The policy of double standards was even publicly promoted as being a positive good in some cases. Tony Blair’s advisor Robert Cooper, in his bestseller “The Breaking of Nations – Order and chaos in the Twenty – First Century”, divides the post-1989 countries into three categories: premodern (where chaos rules, such as in Afghanistan or Somalia); modern ('classic' states with all the prerogatives of a sovereign state i.e. one that has the monopoly of force within its borders and the right to wage wars abroad - according to Cooper only the US is truly a modern state today); and postmodern states (those who gave up their sovereignty in order to belong to a wider community of postmodern states, an example being the countries of the EU, which are postmodern but whose postmodernity is protected by the US, a modern power). For Cooper, a favourable outcome would be for all countries to become postmodern in the future. In fulfilment of that cause, Robert Cooper openly calls for the use of double standards, saying that “for the postmodern state there is, therefore, a difficulty. It needs to get used to the idea of double standards. Among themselves, the postmodern states operate on the basis of laws and open co-operative security. But when dealing with more old-fashioned kinds of state outside the postmodern limits, Europeans need to revert to the rougher methods of an earlier era – force, pre-emptive attack, deception, whatever is necessary for those who still live in the nineteenth-century world of every state for itself” . Тhis is a very dangerous line of thought. If we agree that the implementation of double standards led the Versailles world towards WWII, what should we expect from the same behaviour in our time?

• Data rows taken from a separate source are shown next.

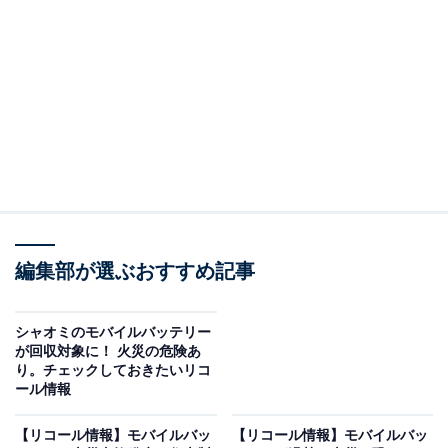
報やSNSで話題のトピックスを紹介しています。
Anker製品の火災と回収対応
アンカー・ジャパンのリチウム電池内蔵充電器「Anker
Power Bank（10000mAh、22.5W）」および「Anker
MagGo Power Bank（10000mAh、7.5W、Stand）」を
対象に、交換や回収が行われています。詳細は以下の通
りです。
「Anker Power Bank（10000mAh、22.5W）」
編集部が選ぶおすすめ記事
販売期間：2024年5月16日～2025年6月6日
対象台数：40万1771台
シャオミのモバイルバッテリー
が回収対象に！ 火災の危険あ
「Anker MagGo Power Bank（10000mAh、7.5W、
り。チェックしておきたいリコ
ール情報
Stand）」
販売期間：2023年12月19日～2025年2月13日
【リコール情報】モバイルバッ
【リコール情報】モバイルバッ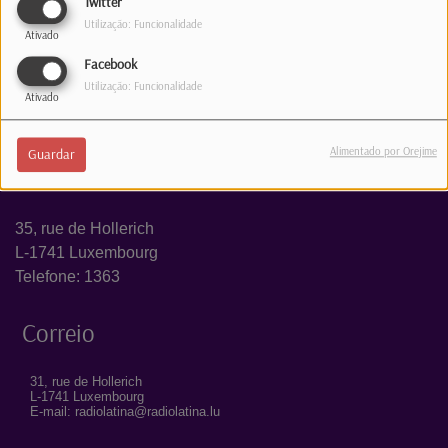
Twitter
Utilização: Funcionalidade
Ativado
Facebook
Utilização: Funcionalidade
Ativado
Alimentado por Orejime
Guardar
Estúdio
35, rue de Hollerich
L-1741 Luxembourg
Telefone: 1363
Correio
31, rue de Hollerich
L-1741 Luxembourg
E-mail: radiolatina@radiolatina.lu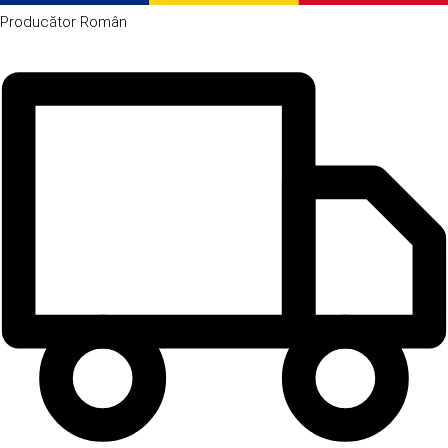
Producător
Român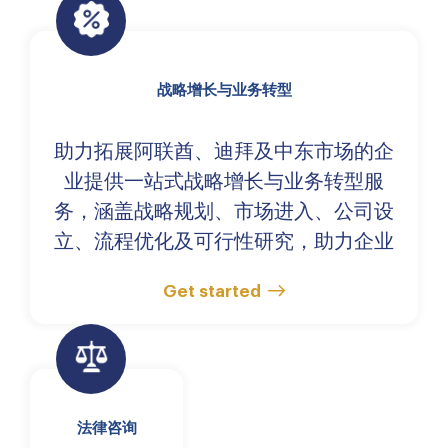
战略增长与业务转型
助力拓展阿联酋、迪拜及中东市场的企
业提供一站式战略增长与业务转型服
务，涵盖战略规划、市场进入、公司设
立、流程优化及可行性研究，助力企业
在区域市场实现高效、合规与可持续发
Get started
展。
法律咨询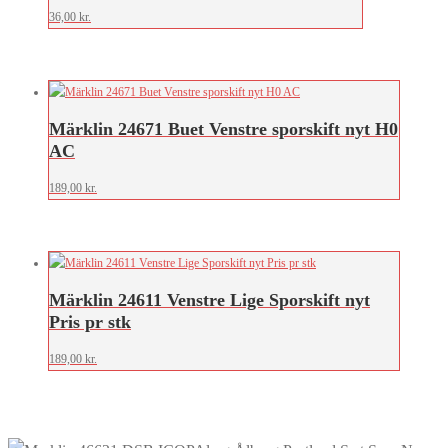
36,00
kr.
Märklin 24671 Buet Venstre sporskift nyt H0
AC
189,00
kr.
Märklin 24611 Venstre Lige Sporskift nyt
Pris pr stk
189,00
kr.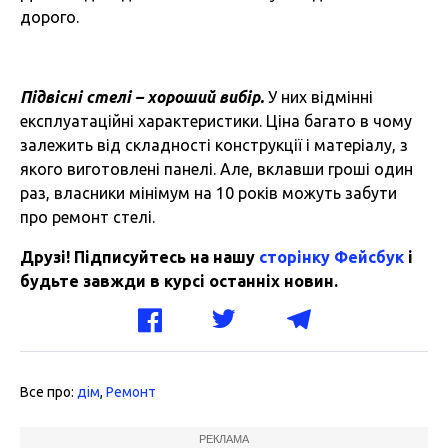
дорого.
Підвісні стелі – хороший вибір.
У них відмінні
експлуатаційні характеристики. Ціна багато в чому
залежить від складності конструкції і матеріалу, з
якого виготовлені панелі. Але, вклавши гроші один
раз, власники мінімум на 10 років можуть забути
про ремонт стелі.
Друзі! Підписуйтесь на нашу
сторінку Фейсбук
і
будьте завжди в курсі останніх новин.
Все про:
дім
,
Ремонт
РЕКЛАМА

Having knowledge of the state of affairs we live in, the real question that has yet to be answered is how much stamina and stability do the modern structures of international relations and institutions still have? In particular, it must be remembered that a precedent has already been set in 1999 by NATO’s bombardment of the Federal Republic of Yugoslavia. Since then, the unilateral violation of state sovereignty, without any mandate from the UN Security Council, has become commonplace. This is why I argue that the architecture of post-World War Two international relations doesn’t exist anymore. That leaves us to presume that today’s order is only a transitional one. Only time will tell what kind of world order will eventually emerge. History teaches us that times of transitions are also times of great armed conflicts, and since it is the global order that I was discussing here, it seems to me that only the results of a global conflict will provide a definite answer.